### Provided text
With such length and clarity, teachers now feel even more pressure to increase the pace of their teaching in order to make it through all 99 topics in class while still leaving a sliver of time for review at the end of it all.
Albeit a smaller issue than the first, the sheer length of the CED creates a second issue I like to think of as the “illusion of exhaustivity.” This is the idea that if you cover all of the terms and basic concepts in the CED, you will cover everything that could feasibly appear on the exam. We all saw that this is unfortunately not the case with the now infamous urban heat island question on question 3 from 2022 FRQ Set #1. While we could spend a whole newsletter on why you’ll never be able to guarantee that you cover every question on the exam (and why you don’t need to), I want to focus on the more tractable issue of how to make it through all 99 topics outlined in the CED and still have time to review before the exam on May 2nd.
99 Topics of APES on the Wall
Honestly, the advice in the old car-ride/time-killing song isn't all that different from my advice for pacing out the sequence and timing of your units in this course. You really just have to keep pulling topics off the wall (CED), passing them around to your students with some opportunities to engage with and check their understanding of them and then repeat.
The trick is not getting so bogged down in any one topic or lab that you fall behind the pace that you need to maintain for the year. So how do you identify that pace you need to maintain in order to make it through the year?
Well, if you grab your school’s 22-23 calendar, a copy of this pacing template, and a calculator, you can have your entire year paced out (with time for review) within an hour or two.
Before we actually get into the process, though, I want to talk about the “why” for a second. Why is it so important and helpful to pace out your entire year and commit to it before getting started? For me, this all boils down to transparency and accountability.
I want to be transparent with my students about why we need to move at the pace we need to in this course (often much more quickly than they’re used to) and for us to hold each other accountable in the process.
By giving my students the homework and unit exam schedule on the first day or week of our class, I’m giving them the ability to plan ahead and see exactly when they’ll need to be ready for important dates in our class. If they play sports, travel with their families, or miss significant school time, they already know exactly which topics they’ll miss and can plan ahead to schedule make-up times for unit tests. This is also the way that college courses, which the AP program is supposed to emulate, typically work.
I also want the transparency to hold me accountable to this pacing. This can be a bit intimidating if you’re a newer teacher or if you have helicopter parents or pushy students, but I think it can also be freeing. Since I’ve let students from day 1 when each unit test has to happen, I’ve already limited myself to only the number of labs and activities that can fit in the time allotted for any given unit.
It can help you move away from “have I covered this topic well enough?” and towards “what is the most effective way to cover this topic with the limited time I have available for it?”
This pacing transparency can also deflect criticism. If a student complains that we’re moving too fast, not doing week-long labs, or not watching enough documentaries, I can refer them to the schedule they got on day 1 and say “you can see the topics we need to cover in each unit and how many units we need to get through, so we don’t really have a choice if we’re going to get through everything and still give you time to review for that exam in May.”

### Provided data
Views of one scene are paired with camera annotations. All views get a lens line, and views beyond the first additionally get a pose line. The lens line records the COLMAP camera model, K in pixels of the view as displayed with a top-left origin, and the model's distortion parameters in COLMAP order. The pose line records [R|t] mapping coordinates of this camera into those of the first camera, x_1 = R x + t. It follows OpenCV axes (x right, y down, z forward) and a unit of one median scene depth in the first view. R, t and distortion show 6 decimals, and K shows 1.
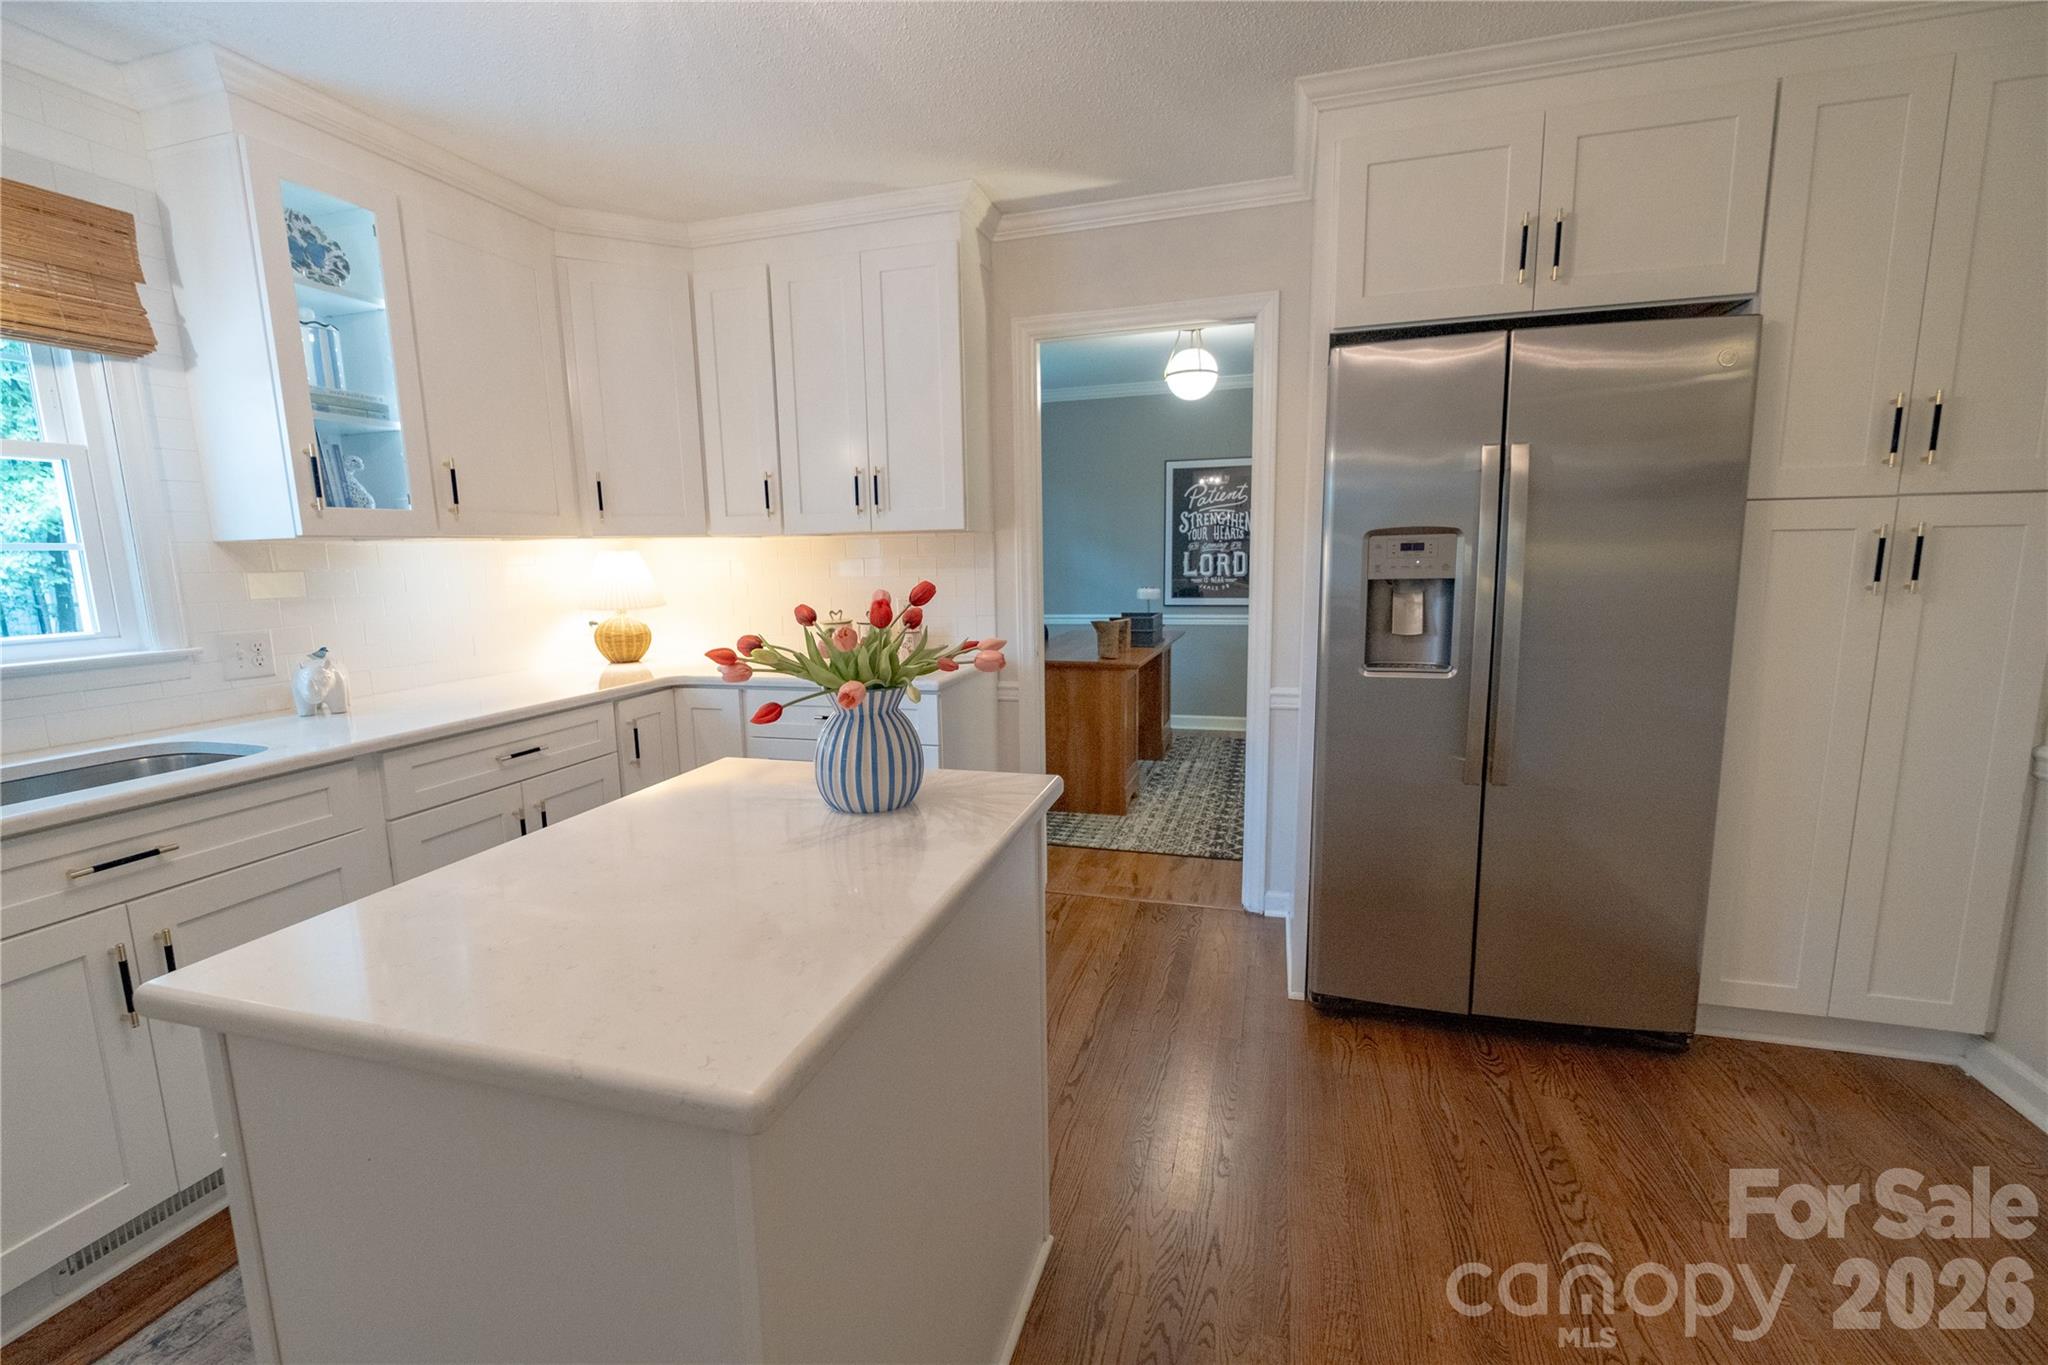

### Your goal
Pick up the text on pacing the 99 APES topics right after its final paragraph and write the next part.

### Task output
When you and your students are all on the same page from day or week 1, it’s easier to build the mentality that you’re a team, working together to master the 99 APES topics before May.
Alright, back to the math that can help you work out this pacing:
Make sure you have your school calendar, this template, and a calculator.
Step 1: Figure out how many hours you see your students in a week. I have a block schedule of two 55-minute days and two 85 minute days per week, so 280 minutes per week.
Step 2. Use the chart below to calculate roughly how many weeks you should spend on each unit according to the suggested pacing from the CED. I’ve converted from the CED’s suggested class periods to minutes so that you can convert minutes into weeks or class periods based on your school’s schedule. This chart is also on page three of the pacing template if you want to work out your calculations there.
Note: this number of weeks does not include a review day and a unit test day. Just covering the content.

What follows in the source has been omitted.